Colaboración por Frida María García
Después de escribir en cualquier superficie decidí tener un blog donde cuento de manera rosa todo lo que me pasa... y lo que no también. Enamorada del amor, de los días nublados, de las historias cotidianas. María Divina

Alguien con quien aprender nuevas formas, modos, ceder, pedir perdón. Hablar de todo y nada a la vez, mensajes inesperados, crear detalles.

Esto es en especial a todas mis amigas que andan de enamoradillas, con las mejillas rojas y los ojos enormes como caricatura japonesa; me encanta verlas así en este momento. Sí tenían el pendiente si apruebo o no a sus citas, les cuento que se llevan un 10. También pensaba en que ya nos hacemos a la idea de que el príncipe azul no existe o estamos esperando a alguien que nos rescate de nuestros rollos. Ahí tenemos que sacar la guerrera amazónica que llevamos dentro porque ni el príncipe William nos ayudará.

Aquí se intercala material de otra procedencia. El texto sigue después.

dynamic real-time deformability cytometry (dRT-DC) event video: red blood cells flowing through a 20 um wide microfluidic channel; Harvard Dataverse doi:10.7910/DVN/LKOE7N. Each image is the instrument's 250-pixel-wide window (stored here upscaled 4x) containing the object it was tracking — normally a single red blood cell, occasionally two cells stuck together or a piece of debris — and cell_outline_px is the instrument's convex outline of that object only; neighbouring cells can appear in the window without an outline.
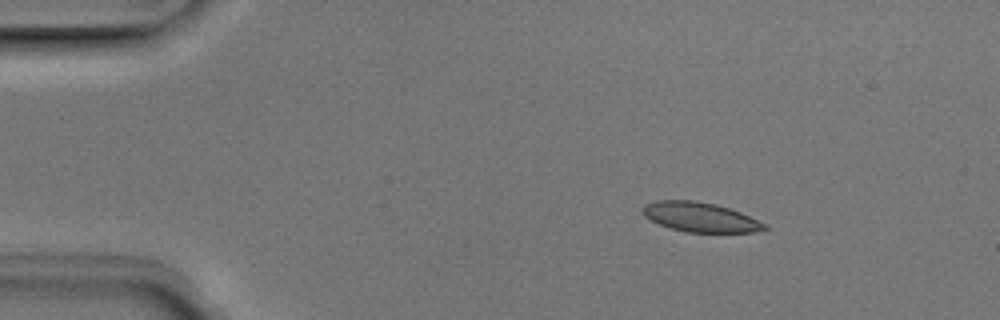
{"species": "Egyptian fruit bat (a non-hibernating species)", "species_latin": "Rousettus aegyptiacus", "temperature_condition": "room temperature", "stored_images_in_passage": 4, "camera_frame_rate_fps": 3000, "um_per_image_px": 0.085, "animal": {"sex": "male"}, "frame": {"image": 1, "passage_image": 2, "time_ms": 0.333, "image_size_px": [1000, 320], "cell_outline_px": [[768, 228], [752, 232], [688, 232], [672, 228], [660, 224], [644, 216], [640, 208], [644, 204], [656, 200], [692, 200], [716, 204], [740, 212], [768, 224]], "centroid_in_image_um": [59.5, 18.44], "position_along_channel_um": 25.5, "area_um2": 20.92}}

Hice un post acerca de que tú eres un entero no un medio. Así que tal vez, sólo tal vez, queremos toparnos con la persona que podamos ser nosotros mismos, sin máscaras, sin miedo, claro con nuestros matices, manías y mal genio en las mañanas. Compartir silencios, encontrarte en su mirada… sin tener los mismos gustos pero ser igual de soñadores. Ver esas películas raras de comedia un tanto extraña, encontrar alguna foto graciosa y querer compartírsela en ese momento. Encontrar una banda increíble, hacer un playlist para compartírsela en el instante perfecto. Podría ser también un compañero de aventuras, de viajes cortos a destinos tan conocidos pero con vista distinta para dos.

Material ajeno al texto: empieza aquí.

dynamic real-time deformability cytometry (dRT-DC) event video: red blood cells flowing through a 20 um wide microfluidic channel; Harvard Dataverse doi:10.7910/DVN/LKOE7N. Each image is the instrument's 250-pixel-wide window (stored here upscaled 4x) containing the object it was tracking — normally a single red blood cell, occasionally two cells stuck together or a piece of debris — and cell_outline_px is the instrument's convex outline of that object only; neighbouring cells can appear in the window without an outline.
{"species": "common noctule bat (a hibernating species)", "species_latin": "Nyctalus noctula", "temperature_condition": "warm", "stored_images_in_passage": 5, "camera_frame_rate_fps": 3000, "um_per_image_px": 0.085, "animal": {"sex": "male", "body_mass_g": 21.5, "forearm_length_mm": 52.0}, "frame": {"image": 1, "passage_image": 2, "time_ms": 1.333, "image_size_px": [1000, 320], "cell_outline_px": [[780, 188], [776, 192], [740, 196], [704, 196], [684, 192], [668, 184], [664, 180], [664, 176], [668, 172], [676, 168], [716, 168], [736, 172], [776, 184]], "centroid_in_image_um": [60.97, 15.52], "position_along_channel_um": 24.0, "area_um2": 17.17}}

Aprender nuevas formas, modos, ceder, pedir perdón. Hablar de todo y nada a la vez, mensajes inesperados, crear detalles. Abrazos que juntan tus cachitos, caminatas por un andador, ir por helado o unos tacos en la madrugada jajajá.

De esos momentos que detrás de esas sonrisas tímidas dan paso a un beso. Ay, de verdad no sigo escribiendo todos esos escenarios porque me derrito de amor. Sé que pongo el lado rosa, el bonito, el que todos añoramos. Imaginen si leerlo es bonito, sentirlo no hay palabras y sí hay aún no la encuentro.

Tal vez me la están reservando para el momento exacto. No podemos menospreciar las cosas no tan buenas que también vienen dentro del paquete pero es parte de; aparte qué sería la vida sin un poquito de drama. Dejando el drama eso nos hace crecer y entender demás palabras que apenas sabíamos las definiciones.

Afortunados son los que encuentran de la manera más simple. Donde, tal vez… sólo se dieron cuenta al cruce de sus miradas, a la tercera cita, a la segunda canción que tocaba la banda en aquel bar o en una noche de chicas donde fue ese chico valiente a pedir tu número.